The application works on clothing for up to six weeks or six washings. It can also be used on sleeping bags and tents. Carefully follow the product’s directions for use.
4. Don’t forget “tick checks”
Burrows says that when hiking in the woods or high grassy areas, parents should do a “tick check” on everyone in the family as soon as they come inside. Thoroughly check in and around the ears, inside belly buttons, behind knees, between legs, in armpits and in hair.
Although ticks will burrow into the skin in order to suck on a person’s blood, their bite is painless.
“Because you won’t feel them bite, you’ll need to look for them carefully,” Burrows says.
“An infected tick usually has to stay attached for 24 hours before there is any chance of transmitting the organism that causes Lyme disease, so finding one right away is important.”
5. Remove ticks properly
Should you discover a tick, don’t panic – but don’t wait to remove it, either – Burrows says.
If you find a wood tick, use tweezers to remove it. Grasp the tick close to where it’s attached to your skin and pull straight up without twisting or crushing the tick. When dealing with the smaller deer ticks, if you don’t have tweezers, you can scrape them off with a fingernail or the edge of a credit card.
In either scenario, wash the bite area and your hands with soap and water after removing a tick. Then apply an over-the-counter antibiotic ointment to the bite site.

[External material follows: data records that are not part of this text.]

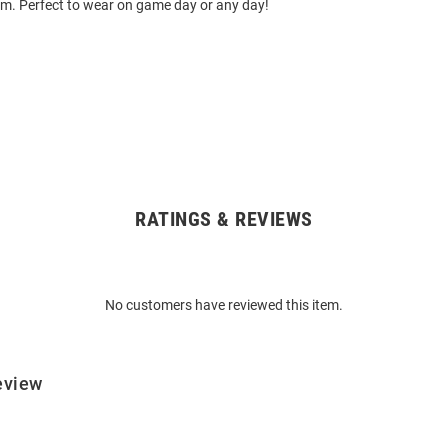
ium. Perfect to wear on game day or any day!
RATINGS & REVIEWS
No customers have reviewed this item.
eview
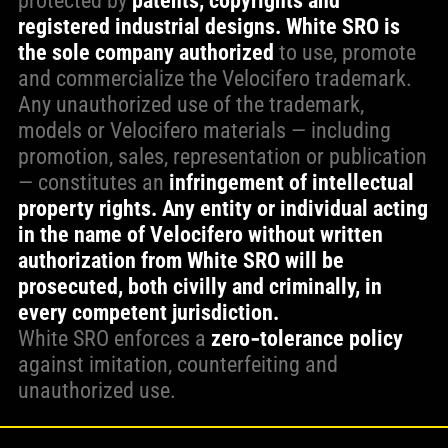
protected by
patents, copyrights and
registered industrial designs.
White SRO is
the sole company authorized
to use, promote
and commercialize the Velocifero trademark.
Any unauthorized use of the trademark,
models or Velocifero materials — including
promotion, sales, representation or publication
— constitutes an
infringement of intellectual
property rights. Any entity or individual acting
in the name of Velocifero without written
authorization from White SRO will be
prosecuted, both civilly and criminally, in
every competent jurisdiction.
White SRO enforces a
zero‑tolerance policy
against imitation, counterfeiting and
unauthorized use.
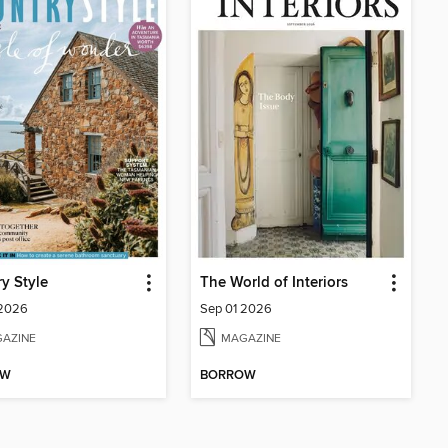
y Style
The World of Interiors
 2026
Sep 01 2026
AZINE
MAGAZINE
OW
BORROW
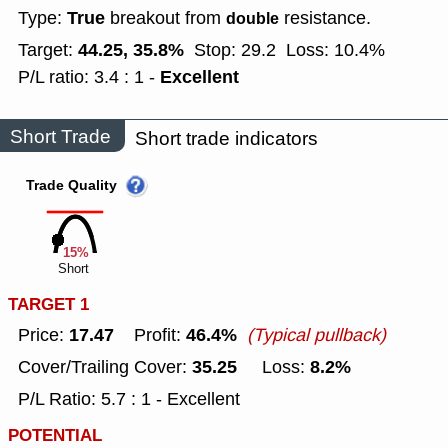
True
Type:
breakout from
resistance.
double
44.25, 35.8%
Target:
Stop: 29.2
Loss: 10.4%
Excellent
P/L ratio: 3.4 : 1 -
Short Trade
Short trade indicators
Trade Quality
15%
Short
TARGET 1
17.47
46.4%
Price:
Profit:
(Typical pullback)
35.25
8.2%
Cover/Trailing Cover:
Loss:
P/L Ratio: 5.7 : 1 - Excellent
POTENTIAL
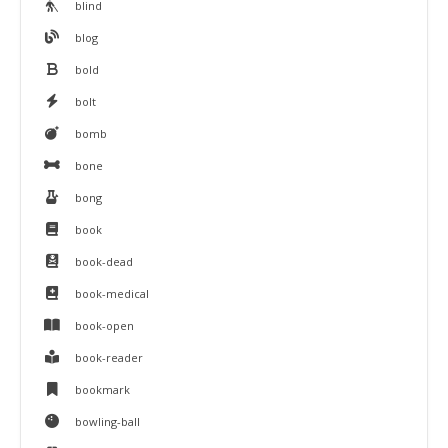
blind
blog
bold
bolt
bomb
bone
bong
book
book-dead
book-medical
book-open
book-reader
bookmark
bowling-ball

“If you’re worried about potential tick-transmitted diseases, place the tick in a plastic bag after removal so you can take it to your doctor if any symptoms develop,” Burrows says.
6. Know the signs to seek medical care.
Nearly half of parents polled give their children oral antihistamines to provide relief from bites while 40% prefer calamine lotion and 27% use rubbing alcohol. Many parents also use home remedies, including an ice cold rag, oatmeal baths and baking soda.
But if a child develops fever, a headache, body aches and a rash within 3-14 days of a bite, parents should contact their child’s health care provider, Burrows says.
A bull’s-eye-shaped or circular rash around the bite site can also be an indication of Lyme disease. If Lyme disease has been transmitted, the rash will typically appear within three to 30 days.
Other tickborne illnesses have their own rash patterns. Rocky Mountain spotted fever looks just like it sounds — a spotty rash in the affected area.
“If children have any of these symptoms, they should see their doctor immediately for treatment,” Burrows says.